Data under study:
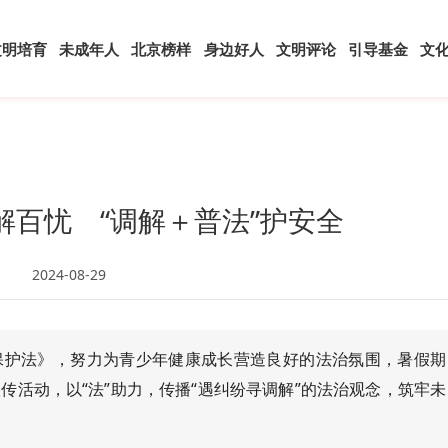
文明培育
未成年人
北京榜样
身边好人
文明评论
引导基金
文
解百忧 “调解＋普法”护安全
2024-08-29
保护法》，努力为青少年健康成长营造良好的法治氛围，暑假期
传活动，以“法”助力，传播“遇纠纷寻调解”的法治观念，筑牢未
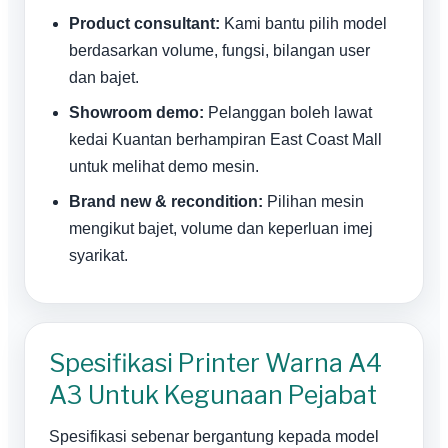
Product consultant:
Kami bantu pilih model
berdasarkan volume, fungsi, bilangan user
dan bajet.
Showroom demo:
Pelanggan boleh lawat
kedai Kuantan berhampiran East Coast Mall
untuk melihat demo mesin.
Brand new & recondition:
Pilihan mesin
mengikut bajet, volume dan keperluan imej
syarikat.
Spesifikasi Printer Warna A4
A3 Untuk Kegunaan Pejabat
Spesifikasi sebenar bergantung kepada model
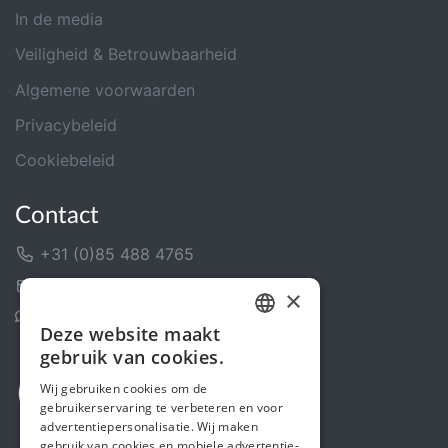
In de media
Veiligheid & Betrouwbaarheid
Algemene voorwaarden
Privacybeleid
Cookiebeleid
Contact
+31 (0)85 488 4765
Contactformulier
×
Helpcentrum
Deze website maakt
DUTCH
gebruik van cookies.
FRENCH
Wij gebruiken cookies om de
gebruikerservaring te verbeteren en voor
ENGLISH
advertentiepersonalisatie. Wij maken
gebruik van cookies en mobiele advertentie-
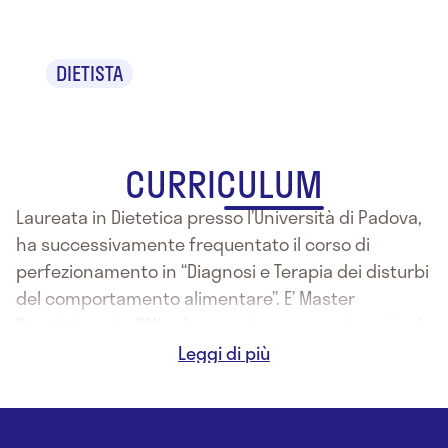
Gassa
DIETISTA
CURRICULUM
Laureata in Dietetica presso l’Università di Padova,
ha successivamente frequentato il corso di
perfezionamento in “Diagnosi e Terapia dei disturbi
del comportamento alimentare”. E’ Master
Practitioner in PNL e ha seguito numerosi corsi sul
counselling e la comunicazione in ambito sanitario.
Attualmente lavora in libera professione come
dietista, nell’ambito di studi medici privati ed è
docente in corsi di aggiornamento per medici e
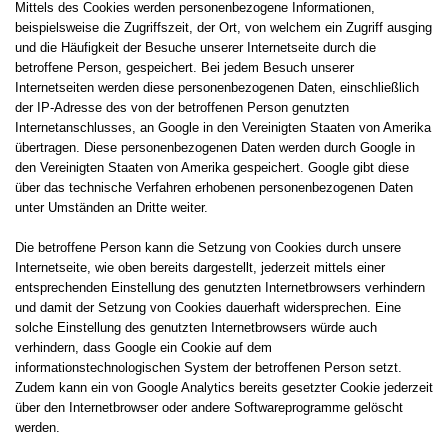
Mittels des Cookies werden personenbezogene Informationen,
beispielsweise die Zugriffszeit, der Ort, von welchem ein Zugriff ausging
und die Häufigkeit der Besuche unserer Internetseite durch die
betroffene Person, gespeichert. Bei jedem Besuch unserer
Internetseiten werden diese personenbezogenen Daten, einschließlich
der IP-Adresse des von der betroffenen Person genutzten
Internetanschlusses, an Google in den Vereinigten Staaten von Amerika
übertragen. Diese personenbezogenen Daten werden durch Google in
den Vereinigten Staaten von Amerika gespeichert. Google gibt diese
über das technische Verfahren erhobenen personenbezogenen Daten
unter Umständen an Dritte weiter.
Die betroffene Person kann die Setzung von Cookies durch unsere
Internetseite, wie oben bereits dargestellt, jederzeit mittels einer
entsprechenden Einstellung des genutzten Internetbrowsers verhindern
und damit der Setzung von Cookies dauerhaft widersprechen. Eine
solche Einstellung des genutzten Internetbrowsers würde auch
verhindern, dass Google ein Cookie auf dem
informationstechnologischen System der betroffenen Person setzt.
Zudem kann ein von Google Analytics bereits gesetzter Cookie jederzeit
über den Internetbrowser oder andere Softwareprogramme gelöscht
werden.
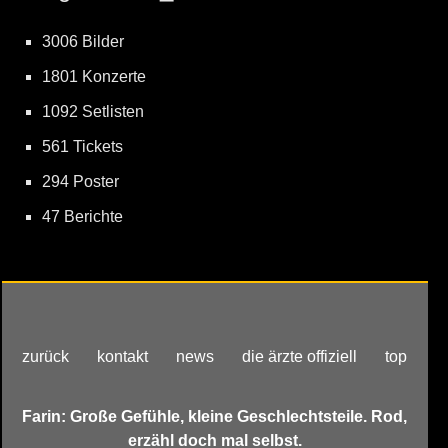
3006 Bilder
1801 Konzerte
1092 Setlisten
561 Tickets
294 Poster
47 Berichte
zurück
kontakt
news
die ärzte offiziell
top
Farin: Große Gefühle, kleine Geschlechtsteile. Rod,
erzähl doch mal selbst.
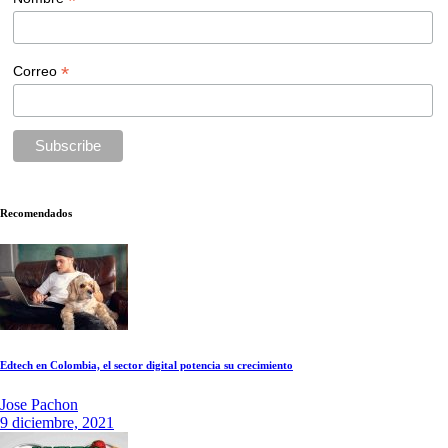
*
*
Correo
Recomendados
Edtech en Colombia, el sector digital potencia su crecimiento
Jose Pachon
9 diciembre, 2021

Requirement:
Reproduce every line of text from the listing above verbatim, omitting the picture markers.

Task result:
文明培育
未成年人
北京榜样
身边好人
文明评论
引导基金
文
解百忧 “调解＋普法”护安全
2024-08-29
保护法》，努力为青少年健康成长营造良好的法治氛围，暑假期
传活动，以“法”助力，传播“遇纠纷寻调解”的法治观念，筑牢未
Product consultant:
Kami bantu pilih model
berdasarkan volume, fungsi, bilangan user
dan bajet.
Showroom demo:
Pelanggan boleh lawat
kedai Kuantan berhampiran East Coast Mall
untuk melihat demo mesin.
Brand new & recondition:
Pilihan mesin
mengikut bajet, volume dan keperluan imej
syarikat.
Spesifikasi Printer Warna A4
A3 Untuk Kegunaan Pejabat
Spesifikasi sebenar bergantung kepada model
In de media
Veiligheid & Betrouwbaarheid
Algemene voorwaarden
Privacybeleid
Cookiebeleid
Contact
+31 (0)85 488 4765
Contactformulier
×
Helpcentrum
Deze website maakt
DUTCH
gebruik van cookies.
FRENCH
Wij gebruiken cookies om de
gebruikerservaring te verbeteren en voor
ENGLISH
advertentiepersonalisatie. Wij maken
gebruik van cookies en mobiele advertentie-
Gassa
DIETISTA
CURRICULUM
Laureata in Dietetica presso l’Università di Padova,
ha successivamente frequentato il corso di
perfezionamento in “Diagnosi e Terapia dei disturbi
del comportamento alimentare”. E’ Master
Practitioner in PNL e ha seguito numerosi corsi sul
counselling e la comunicazione in ambito sanitario.
Attualmente lavora in libera professione come
dietista, nell’ambito di studi medici privati ed è
docente in corsi di aggiornamento per medici e
Mittels des Cookies werden personenbezogene Informationen,
beispielsweise die Zugriffszeit, der Ort, von welchem ein Zugriff ausging
und die Häufigkeit der Besuche unserer Internetseite durch die
betroffene Person, gespeichert. Bei jedem Besuch unserer
Internetseiten werden diese personenbezogenen Daten, einschließlich
der IP-Adresse des von der betroffenen Person genutzten
Internetanschlusses, an Google in den Vereinigten Staaten von Amerika
übertragen. Diese personenbezogenen Daten werden durch Google in
den Vereinigten Staaten von Amerika gespeichert. Google gibt diese
über das technische Verfahren erhobenen personenbezogenen Daten
unter Umständen an Dritte weiter.
Die betroffene Person kann die Setzung von Cookies durch unsere
Internetseite, wie oben bereits dargestellt, jederzeit mittels einer
entsprechenden Einstellung des genutzten Internetbrowsers verhindern
und damit der Setzung von Cookies dauerhaft widersprechen. Eine
solche Einstellung des genutzten Internetbrowsers würde auch
verhindern, dass Google ein Cookie auf dem
informationstechnologischen System der betroffenen Person setzt.
Zudem kann ein von Google Analytics bereits gesetzter Cookie jederzeit
über den Internetbrowser oder andere Softwareprogramme gelöscht
werden.
3006 Bilder
1801 Konzerte
1092 Setlisten
561 Tickets
294 Poster
47 Berichte
zurück
kontakt
news
die ärzte offiziell
top
Farin: Große Gefühle, kleine Geschlechtsteile. Rod,
erzähl doch mal selbst.
*
*
Correo
Recomendados
Edtech en Colombia, el sector digital potencia su crecimiento
Jose Pachon
9 diciembre, 2021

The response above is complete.